# Westgate Park City



## Deb from NC (Feb 24, 2012)

Hi All,
I booked a week at Westgate Park City and am now getting worried. The reviews of that particular resort on TUG are good, but I've been reading so many horror stories about the Westgate high pressure sales staff,
I'm wondering if I made a mistake and if I should try and re-book a Marriott.
(This is for a summer week, not ski season, so there is time available)
Are we going to be hounded all week, or is this an OK resort?
Thanks, Deb


----------



## jdunn1 (Feb 24, 2012)

Can't speak for this westgate but I was at the westgate planet hollywood last May and the salesmen were pushy.  Didn't hurt my trip but my Mom checked-in a few days before I got there and I guess in addition to calling a few times, they showed-up at the room and kind of forced her into making an appointment.  I had warned my Mom and she tried to turn them away but she said they were basically in the room and she felt compelled to make an appointment.  We never went to any kinf of presentation.  We scheduled it for the day we left and just didn't go.

I would think the Marriott Mountainside would be a lot better than the Westgate, regardless of the Westgate sales force, though.




Deb from NC said:


> Hi All,
> I booked a week at Westgate Park City and am now getting worried. The reviews of that particular resort on TUG are good, but I've been reading so many horror stories about the Westgate high pressure sales staff,
> I'm wondering if I made a mistake and if I should try and re-book a Marriott.
> (This is for a summer week, not ski season, so there is time available)
> ...


----------



## Twinkstarr (Feb 24, 2012)

Deb from NC said:


> Hi All,
> I booked a week at Westgate Park City and am now getting worried.
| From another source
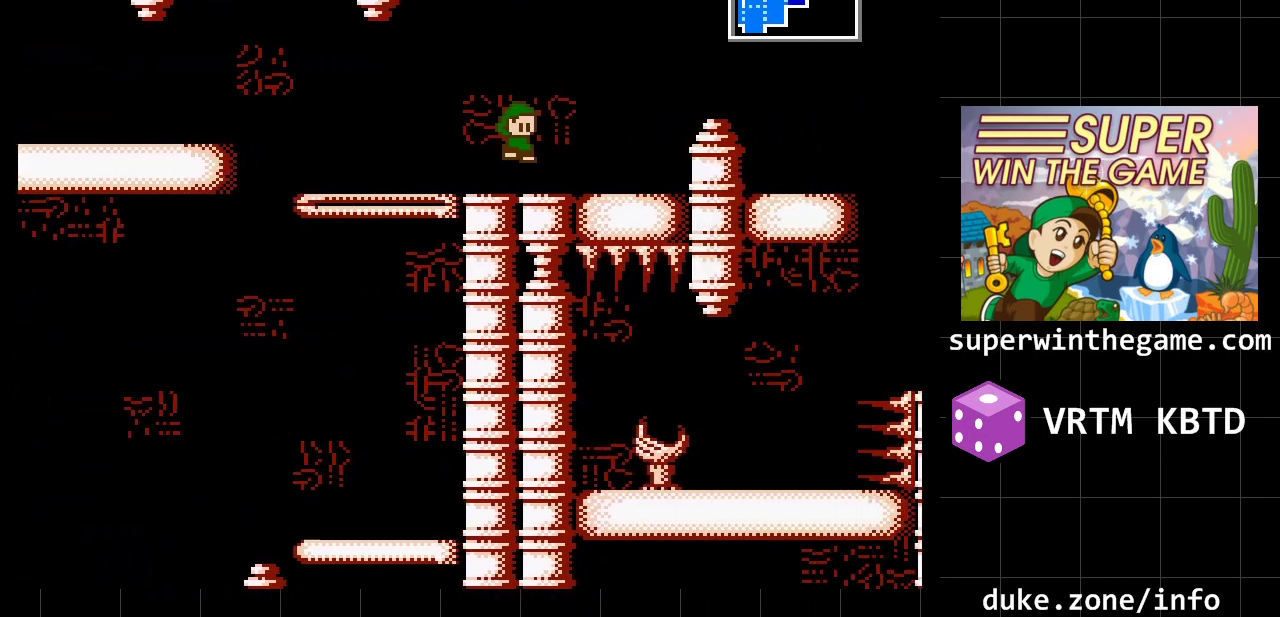
{"buttons": [], "events": []}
The reviews of that particular resort on TUG are good, but I've been reading so many horror stories about the Westgate high pressure sales staff,
> I'm wondering if I made a mistake and if I should try and re-book a Marriott.
> (This is for a summer week, not ski season, so there is time available)
> ...



Deb if I was going in summer I would pick one of the Marriotts. We stayed at SummitWatch 4 summers ago and the boys ask when we can go back. Summer trades are really easy with a non Marriott week. Though we did get a handful of calls and notes under the door from the sales staff.


----------



## Deb from NC (Feb 24, 2012)

Thanks....Summit Watch looked really appealing to me for summer...I may just have to do it.  I've yet to be disappointed in a Marriott!


----------



## ondeadlin (Feb 24, 2012)

I stayed there on an exchange and there was no real sales pressure - one call on our first day.  I politely told them we were not interested and they never called again.


----------



## Steve (Feb 24, 2012)

The Westgate Resort in Park City is very nice, but both of the Marriotts are in much better locations.  Westgate is located at The Canyons Resort a few miles from the actual town of Park City.  It's not a bad spot, but the immediate neighborhood is very quiet in the summer.

To compare the two Marriotts:

Mountainside is more upscale than Summit Watch and has a much better pool, much better gym, and much better public areas.  It is located right at the base of the mountain where there are activities for kids in the summer such as mini golf, zip line, alpine slide, etc.  There are a lot of children at this resort throughout the summer as it is very popular with families from nearby Salt Lake City.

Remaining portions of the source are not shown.